Federal Panel: Pay Attention to Gas Drilling in Pa., Elsewhere

Morgantown Dominion Post
8 December 2011
Associated Press

PITTSBURGH — The final report from a federal panel on natural gas drilling warns that the industry and the government need to do more to address environmental concerns.

The panel was convened by Energy Secretary Steven Chu at the request of President Barack Obama. Subcommittee chairman John Deutch, a Massachusetts Institute of Technology professor, warned in a statement that “environmental issues need to be addressed now — especially in terms of waste water, air quality, and community impact.”

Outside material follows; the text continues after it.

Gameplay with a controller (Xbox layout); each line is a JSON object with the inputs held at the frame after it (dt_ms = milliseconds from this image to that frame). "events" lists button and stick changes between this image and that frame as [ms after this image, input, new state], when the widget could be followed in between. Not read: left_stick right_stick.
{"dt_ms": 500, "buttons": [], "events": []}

The focus of gas drilling companies has shifted in recent years to the Marcellus shale, a massive rock formation underlying New York, Pennsylvania, Ohio and West Virginia. Pennsylvania is the center of activity, with more than 3,000 wells drilled in the past three years and thousands more planned.

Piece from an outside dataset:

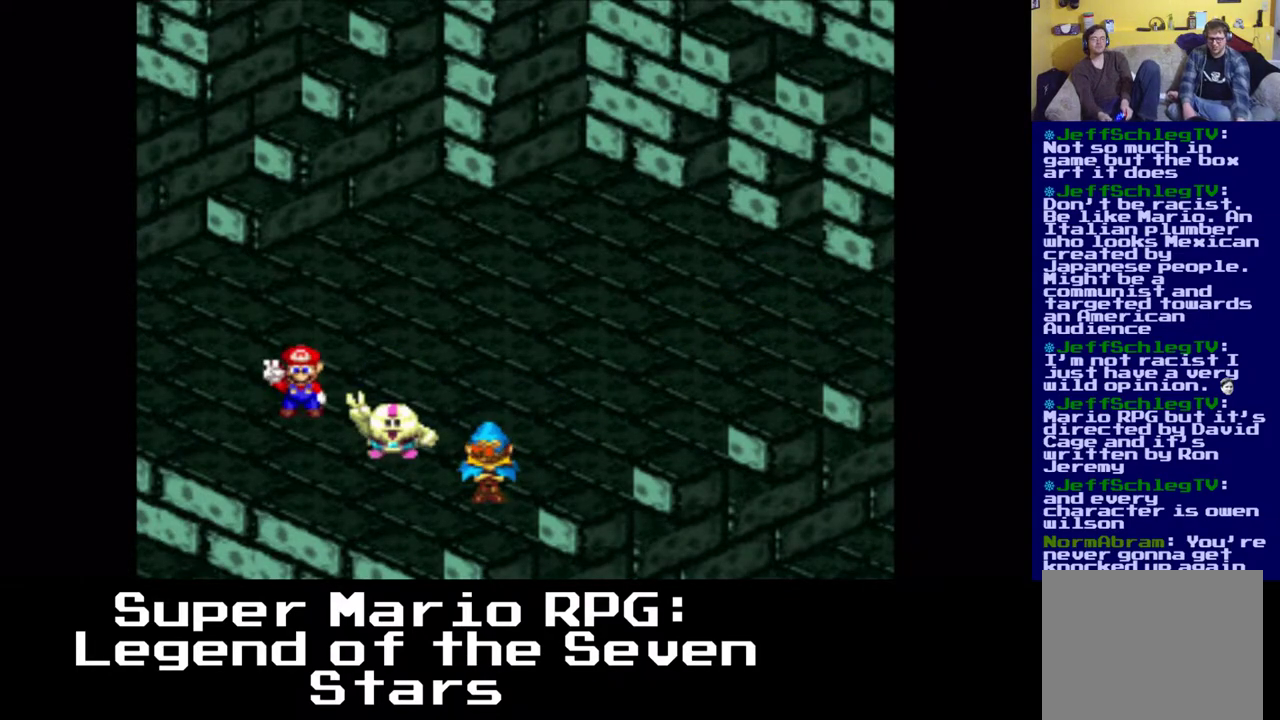
{"dt_ms": 500, "buttons": [], "events": []}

The drillers use a procedure called hydraulic fracturing, or fracking, which involves blasting chemicallaced water into the ground. Environmentalists and other critics say fracking could poison water supplies, but the natural gas industry says it’s been used safely for decades.

The report, issued Nov. 18, noted that the panel still feels that “the development of shale gas is one of the biggest energy innovations, if not the biggest, in several decades” and that the resource has reduced energy costs and created hundreds of thousands of jobs.

But on several issues the report said that the progress to date is less than the panel had hoped.

“If action is not taken to reduce the environmental impact accompanying the very considerable expansion of shale gas production expected across the country — perhaps as many as 100,000 wells over the next several decades — there is a real risk of serious environmental consequences and a loss of public confidence that could delay or stop this activity.”